Una herida que no se piensa en curar.
Una herida que a nadie parece importarle, más allá del oportunista eslogan.
Una herida que se sigue gangrenando.
Su autor, el ya más que reconocido documentalista Gianfranco Rosi, pasó varios meses en la isla de Lampedusa, el punto más meridional de Italia, uno de las costas a donde más barcos ilegales tratan de llegar, y por donde en los últimos 20 años han pasado más de 400.000 inmigrantes, dejando como legado de esta infamia consentida unos 15.000 cadáveres en sus aguas y en sus orillas. Sin añadir una sola palabra de su cosecha, o permitir que una voz en «off» desgrane y explique cuanto vemos (o cuanto no queremos ver), Rosi nos muestra tanto la vida en el lugar, como lo que ocurre en alta mar, yendo de un lado a otro con la pericia que solo logran los mejores autores de documentales, conocedores de los peligros de inmiscuirse demasiado en el retrato realista que se pretende mostrar. Y aunque toma como aparente eje principal la vida de un niño local, que tendrá que compaginar sus propios sueños con la marejada de sueños rotos que anegan la isla, una isla que él mismo quiere abandonar, no hay hilo narrativo, o bombardeo de cifras, o una búsqueda brusca de imágenes que logren conmovernos o que apaleen nuestras dormidas consciencias. Tremendamente hábil en la sala de montaje, el espectador termina por sumarse a un ritmo de vida tan apacible como cabría esperar de un lugar tan hermoso como Lampedusa, lo cual le ha granjeado a Rosi acusaciones de trivializar la tragedia. Pero el drama está siempre latente. Y no tarda mucho tiempo en mostrarse, sin estridencia o subrayado alguno. Sólo las imágenes nocturnas, oyendo las voces de los guardacostas que, tras detectar algún barco, tratan de establecer las inauditas cifras de personas que pueden hacinarse a bordo, resultan tan escalofriantes que desafían cualquier uso de la razón.
Hay lugares donde no existe la esperanza.

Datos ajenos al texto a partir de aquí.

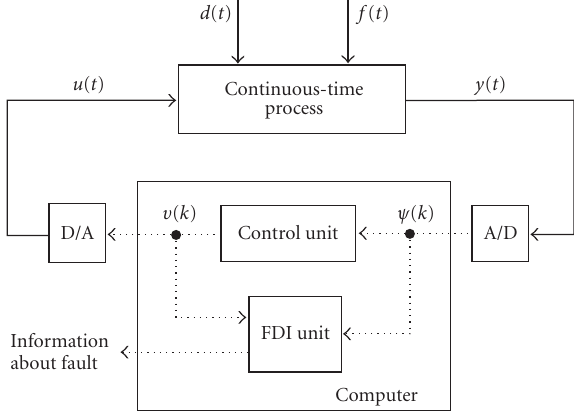
Figure 1: Schematic description of the application of an FDI system in a process control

Este documental muestra uno de ellos.
Ojalá este osado testimonio que acusa y señala la inacción de tanto gobierno hipócrita tenga el eco que debería ganarse. Porque habla de nosotros, y retrata nuestro silencio, y nos recuerda que cada segundo que pasa, otra vida más se pierde y queda extraviada en uno de los desprecios más deshonrosos y crueles de la reciente historia de la siempre sanguinaria Europa.